Task prompt —
Return the lines of the items below exactly as they appear, beginning with the line that contains "Leave a Reply" and continuing through the end of the items. Leave the pictures out of your answer.

Source material —
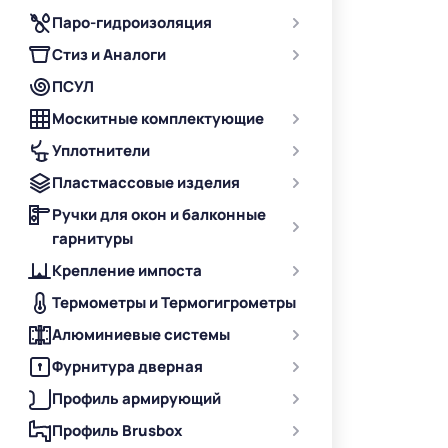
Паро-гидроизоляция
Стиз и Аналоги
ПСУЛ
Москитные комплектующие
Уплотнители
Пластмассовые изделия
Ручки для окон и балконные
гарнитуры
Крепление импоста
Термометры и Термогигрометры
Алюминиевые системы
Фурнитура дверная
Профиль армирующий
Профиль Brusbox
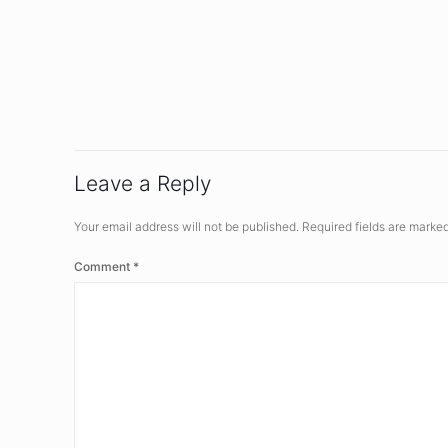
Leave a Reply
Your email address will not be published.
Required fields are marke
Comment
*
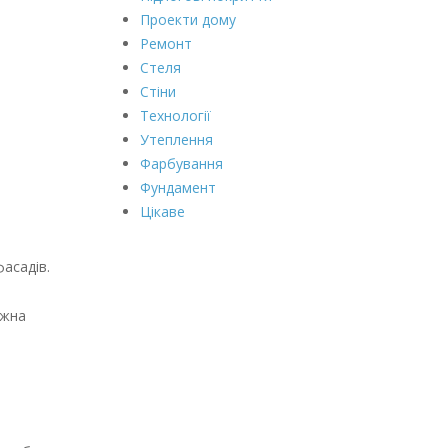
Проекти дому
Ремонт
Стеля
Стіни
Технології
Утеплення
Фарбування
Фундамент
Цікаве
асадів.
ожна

Solution to the exercise —
Leave a Reply
Your email address will not be published.
Required fields are marke
Comment
*
Проекти дому
Ремонт
Стеля
Стіни
Технології
Утеплення
Фарбування
Фундамент
Цікаве
асадів.
ожна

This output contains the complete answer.